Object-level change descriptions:
* * *
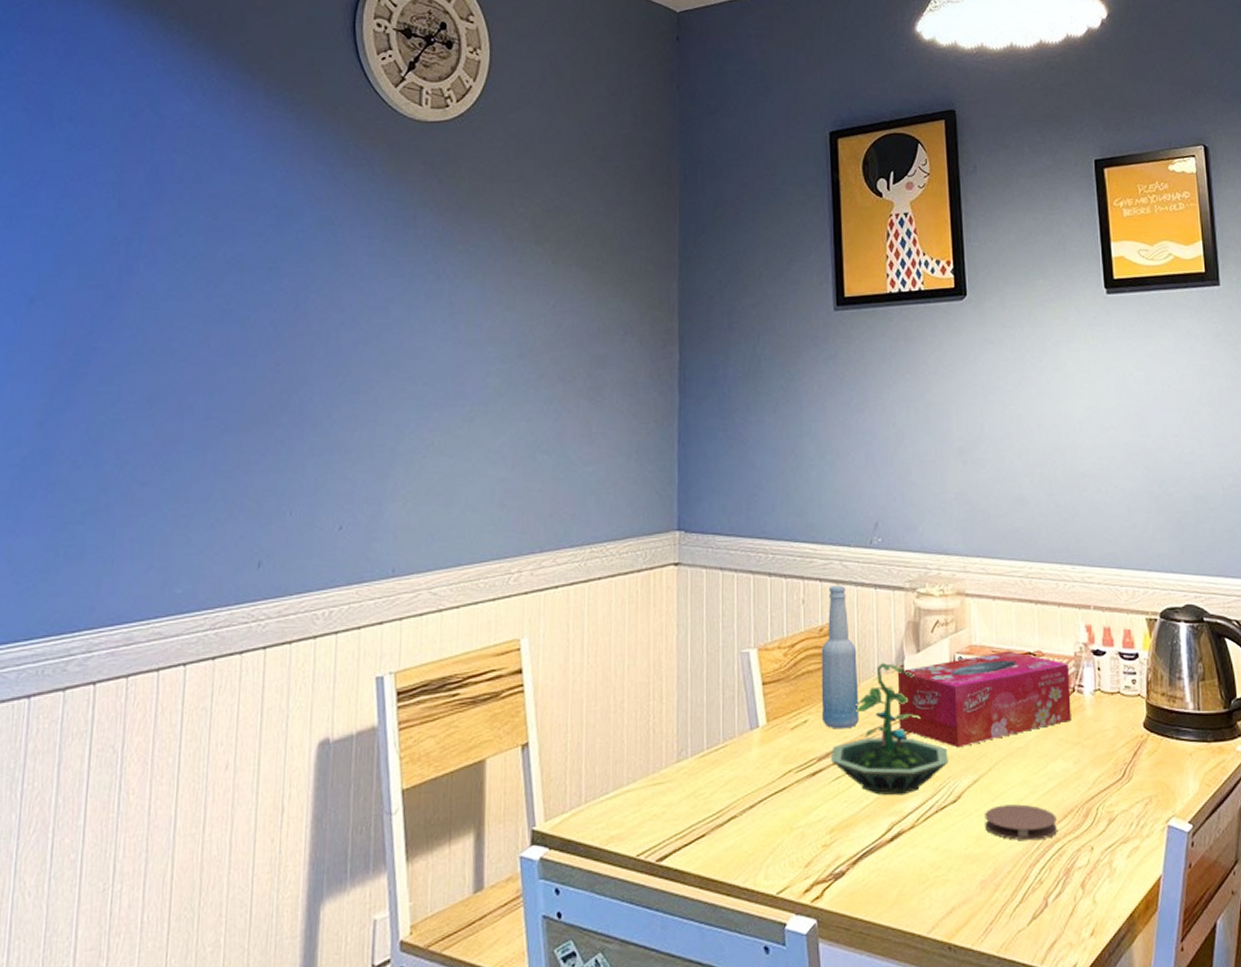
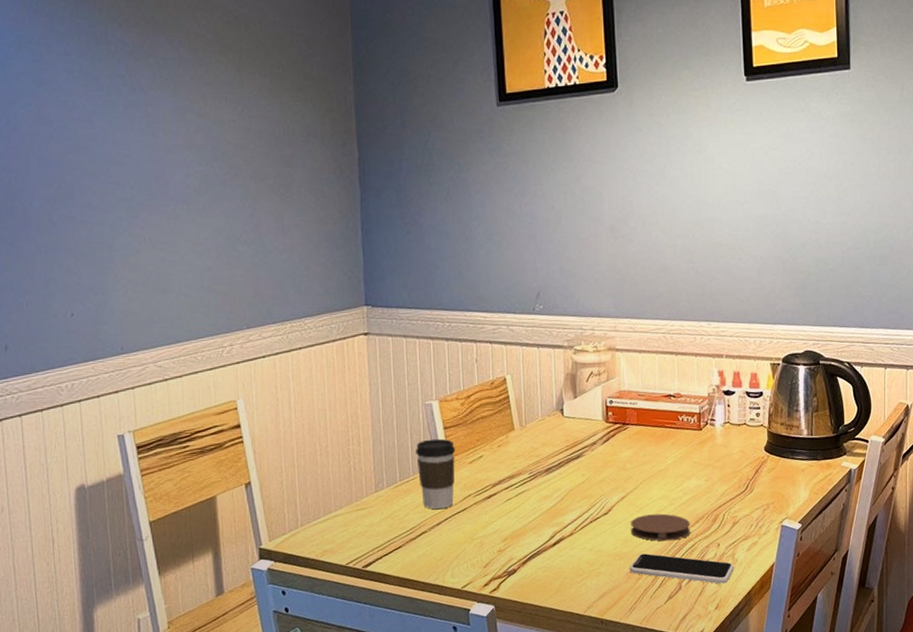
coffee cup: none [727,696,776,787] -> present [415,438,456,509]
bottle: present [821,585,859,729] -> none [493,346,526,462]
terrarium: present [830,663,948,796] -> none [502,408,601,511]
tissue box: present [897,650,1071,748] -> none [558,394,704,473]
smartphone: none [983,856,1113,902] -> present [629,553,735,584]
* * *
#### Instructions to follow
Without including any picture, repeat the data exactly.

#### Task answer
coffee cup: none [727,696,776,787] -> present [415,438,456,509]
bottle: present [821,585,859,729] -> none [493,346,526,462]
terrarium: present [830,663,948,796] -> none [502,408,601,511]
tissue box: present [897,650,1071,748] -> none [558,394,704,473]
smartphone: none [983,856,1113,902] -> present [629,553,735,584]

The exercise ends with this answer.